Scientists from Peking University have uncovered a promising strategy for cancer treatment by targeting the protein reticulon-4 (RTN4), which plays a crucial role in regulating endoplasmic reticulum (ER) membrane curvature and triggering pyroptosis, a highly inflammatory form of programmed cell death.
The research, published in Protein & Cell, demonstrates that inducing RTN4 degradation can significantly alter ER membrane morphology, leading to cell death mechanisms that could enhance antitumor immune responses. By using a chemical probe called α-mangostin (α-MG), researchers found they could recruit an E3 ligase to degrade RTN4, causing extensive ER remodeling and activating the caspase-3/GSDME pathway.
In vivo studies revealed that RTN4 knockdown not only inhibited tumor growth but also showed remarkable potential when combined with anti-PD-1 immunotherapy. This discovery suggests a potential new therapeutic approach that could improve cancer treatment efficacy by directly manipulating cellular death mechanisms.
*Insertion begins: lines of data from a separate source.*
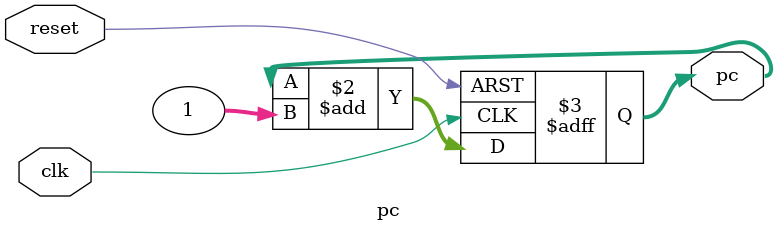
<source format=sv>
module pc (
    input wire clk,
    input wire reset,
    output reg [31:0] pc
);
    always @(posedge clk or posedge reset) begin
        if (reset) begin 
            pc <= 32'b0;
        end else begin
            pc <= pc + 1;
        end 
    end
endmodule
</source>
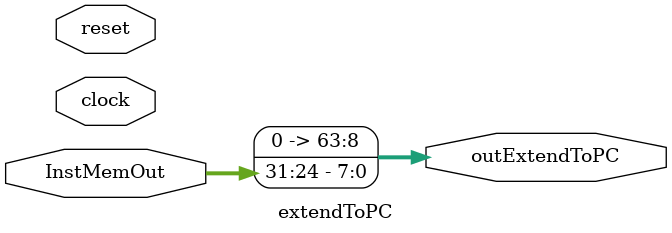
<source format=sv>
module extendToPC (	input logic clock, reset,
                    input logic [31:0] InstMemOut,
                    output logic [63:0] outExtendToPC  
);

// [31:24] Sao os 8 bits mais significativos

assign outExtendToPC = {56'd0, InstMemOut[31:24]};

endmodule


</source>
The implications of this research are significant. By identifying RTN4 as a druggable target for pyroptosis, scientists have opened new possibilities for developing small molecule anticancer agents. The study's approach of targeting ER dynamics represents an innovative strategy that could potentially overcome current limitations in cancer immunotherapy.
Dr. Ke-Wu Zeng, a corresponding author of the study, emphasized the transformative nature of these findings, noting that targeting RTN4 could offer a prospective strategy for anticancer immunotherapy by inducing potent antitumor immune responses.